**INSTRUCTIONS TO FOLLOW:** Output all records exactly, with no images.

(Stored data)
──────────────────────────────

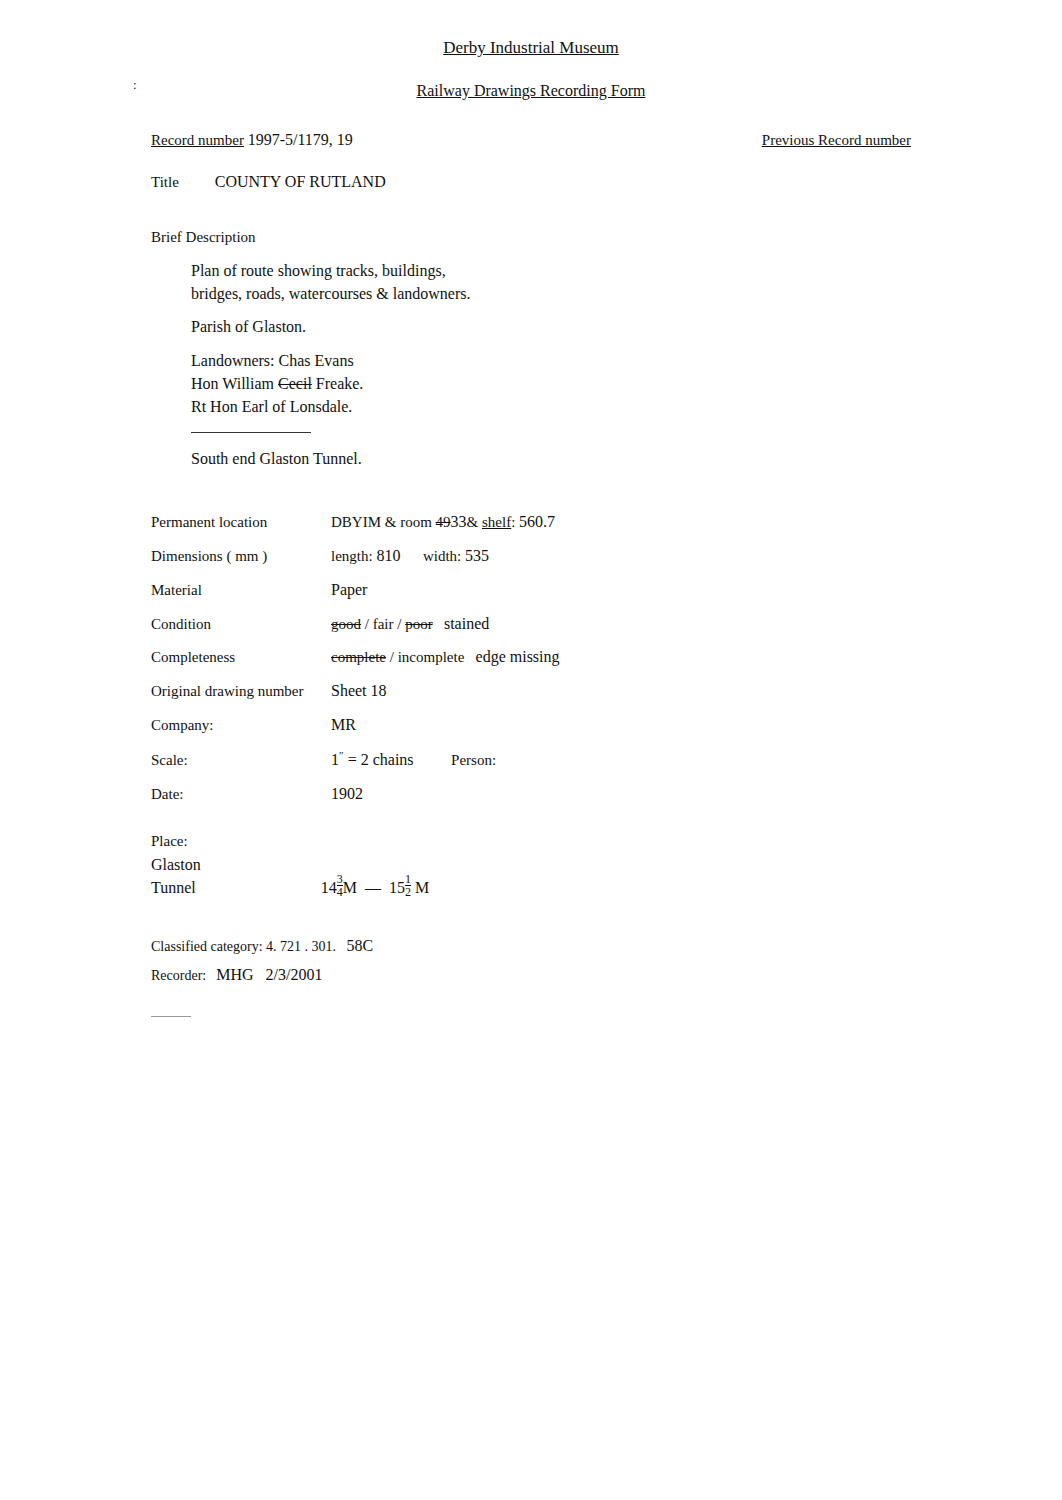:
Derby Industrial Museum
Railway Drawings Recording Form
Record number 1997-5/1179, 19
Previous Record number
Title COUNTY OF RUTLAND
Brief Description
Plan of route showing tracks, buildings,
bridges, roads, watercourses & landowners.
Parish of Glaston.
Landowners: Chas Evans
Hon William Cecil Freake.
Rt Hon Earl of Lonsdale.
South end Glaston Tunnel.
Permanent location
DBYIM & room 4933& shelf: 560.7
Dimensions ( mm )
length: 810 width: 535
Material
Paper
Condition
good / fair / poor stained
Completeness
complete / incomplete edge missing
Original drawing number
Sheet 18
Company:
MR
Scale:
1″ = 2 chains Person:
Date:
1902
Place:
Glaston
Tunnel
1434 M — 1512 M
Classified category: 4. 721 . 301. 58C
Recorder:
MHG 2/3/2001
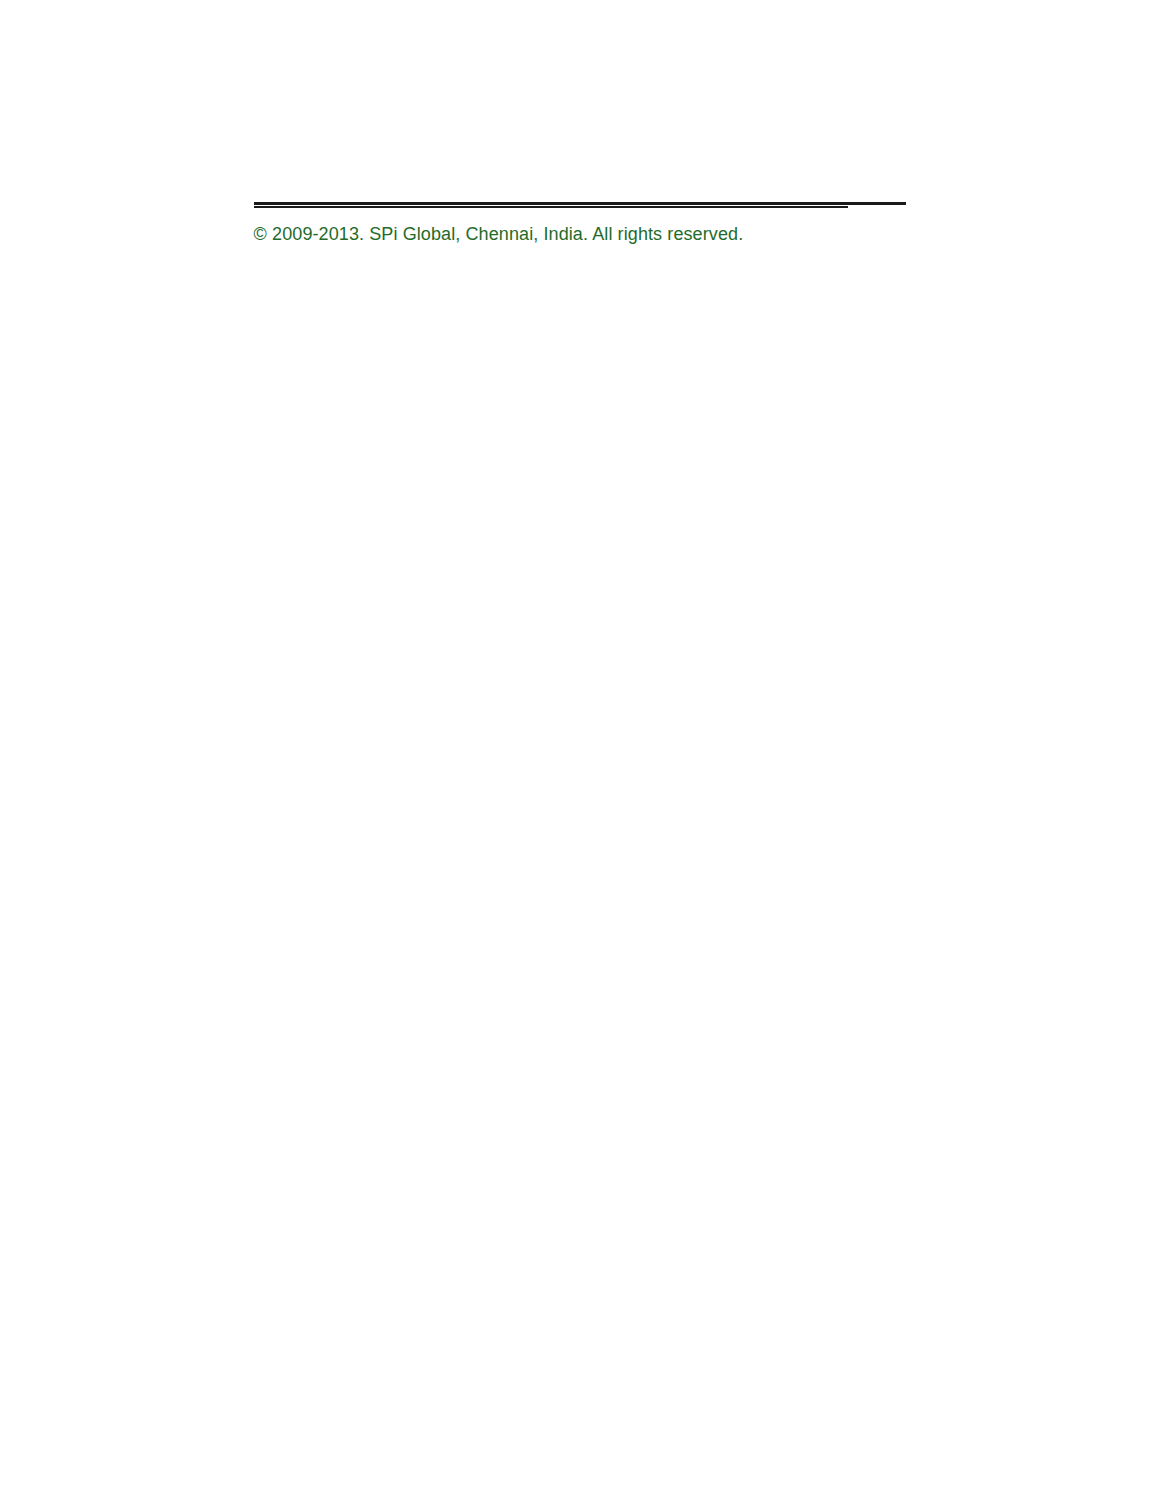© 2009-2013. SPi Global, Chennai, India. All rights reserved.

──────────────────────────────

**SOLUTION TO THE PROBLEM:**
:
Derby Industrial Museum
Railway Drawings Recording Form
Record number 1997-5/1179, 19
Previous Record number
Title COUNTY OF RUTLAND
Brief Description
Plan of route showing tracks, buildings,
bridges, roads, watercourses & landowners.
Parish of Glaston.
Landowners: Chas Evans
Hon William Cecil Freake.
Rt Hon Earl of Lonsdale.
South end Glaston Tunnel.
Permanent location
DBYIM & room 4933& shelf: 560.7
Dimensions ( mm )
length: 810 width: 535
Material
Paper
Condition
good / fair / poor stained
Completeness
complete / incomplete edge missing
Original drawing number
Sheet 18
Company:
MR
Scale:
1″ = 2 chains Person:
Date:
1902
Place:
Glaston
Tunnel
1434 M — 1512 M
Classified category: 4. 721 . 301. 58C
Recorder:
MHG 2/3/2001
© 2009-2013. SPi Global, Chennai, India. All rights reserved.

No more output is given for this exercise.